Records from a data source:
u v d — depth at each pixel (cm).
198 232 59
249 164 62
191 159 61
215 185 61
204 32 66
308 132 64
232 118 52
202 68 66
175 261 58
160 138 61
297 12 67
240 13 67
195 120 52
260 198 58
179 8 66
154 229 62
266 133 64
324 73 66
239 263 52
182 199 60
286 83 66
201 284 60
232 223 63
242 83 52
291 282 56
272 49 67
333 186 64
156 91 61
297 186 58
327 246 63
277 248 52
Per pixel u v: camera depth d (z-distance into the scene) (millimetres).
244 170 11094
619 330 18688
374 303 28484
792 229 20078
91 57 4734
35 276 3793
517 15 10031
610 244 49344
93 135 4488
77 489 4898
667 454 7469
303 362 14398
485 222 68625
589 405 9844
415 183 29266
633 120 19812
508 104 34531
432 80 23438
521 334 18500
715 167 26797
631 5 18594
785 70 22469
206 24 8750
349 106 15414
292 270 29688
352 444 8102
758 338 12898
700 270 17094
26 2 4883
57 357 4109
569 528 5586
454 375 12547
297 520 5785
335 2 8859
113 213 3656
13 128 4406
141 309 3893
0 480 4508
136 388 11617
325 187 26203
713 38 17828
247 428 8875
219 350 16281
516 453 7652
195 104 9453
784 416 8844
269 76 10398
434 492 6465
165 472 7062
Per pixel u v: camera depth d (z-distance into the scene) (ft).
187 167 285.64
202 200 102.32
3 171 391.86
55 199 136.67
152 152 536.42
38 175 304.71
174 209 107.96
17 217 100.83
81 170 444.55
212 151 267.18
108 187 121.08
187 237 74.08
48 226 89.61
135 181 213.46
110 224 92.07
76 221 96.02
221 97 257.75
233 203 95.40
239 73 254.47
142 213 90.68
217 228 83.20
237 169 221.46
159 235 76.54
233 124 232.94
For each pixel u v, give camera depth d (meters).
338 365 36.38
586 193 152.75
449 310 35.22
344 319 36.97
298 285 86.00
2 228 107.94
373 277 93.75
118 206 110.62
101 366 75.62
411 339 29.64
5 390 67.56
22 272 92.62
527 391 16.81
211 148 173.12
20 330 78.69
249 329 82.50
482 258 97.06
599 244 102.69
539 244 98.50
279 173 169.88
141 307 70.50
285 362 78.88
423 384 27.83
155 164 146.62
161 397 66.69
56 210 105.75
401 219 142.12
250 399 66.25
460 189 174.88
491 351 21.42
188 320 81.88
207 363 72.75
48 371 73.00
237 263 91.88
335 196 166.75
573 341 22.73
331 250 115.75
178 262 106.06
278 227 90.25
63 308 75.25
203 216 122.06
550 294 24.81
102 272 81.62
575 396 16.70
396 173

Required action. Please write out, exactly as they appear, the line that contains "195 104 9453" and every line after it up to the end of the entries above, and no others.

Answer section.
195 104 9453
784 416 8844
269 76 10398
434 492 6465
165 472 7062
Per pixel u v: camera depth d (z-distance into the scene) (ft).
187 167 285.64
202 200 102.32
3 171 391.86
55 199 136.67
152 152 536.42
38 175 304.71
174 209 107.96
17 217 100.83
81 170 444.55
212 151 267.18
108 187 121.08
187 237 74.08
48 226 89.61
135 181 213.46
110 224 92.07
76 221 96.02
221 97 257.75
233 203 95.40
239 73 254.47
142 213 90.68
217 228 83.20
237 169 221.46
159 235 76.54
233 124 232.94
For each pixel u v, give camera depth d (meters).
338 365 36.38
586 193 152.75
449 310 35.22
344 319 36.97
298 285 86.00
2 228 107.94
373 277 93.75
118 206 110.62
101 366 75.62
411 339 29.64
5 390 67.56
22 272 92.62
527 391 16.81
211 148 173.12
20 330 78.69
249 329 82.50
482 258 97.06
599 244 102.69
539 244 98.50
279 173 169.88
141 307 70.50
285 362 78.88
423 384 27.83
155 164 146.62
161 397 66.69
56 210 105.75
401 219 142.12
250 399 66.25
460 189 174.88
491 351 21.42
188 320 81.88
207 363 72.75
48 371 73.00
237 263 91.88
335 196 166.75
573 341 22.73
331 250 115.75
178 262 106.06
278 227 90.25
63 308 75.25
203 216 122.06
550 294 24.81
102 272 81.62
575 396 16.70
396 173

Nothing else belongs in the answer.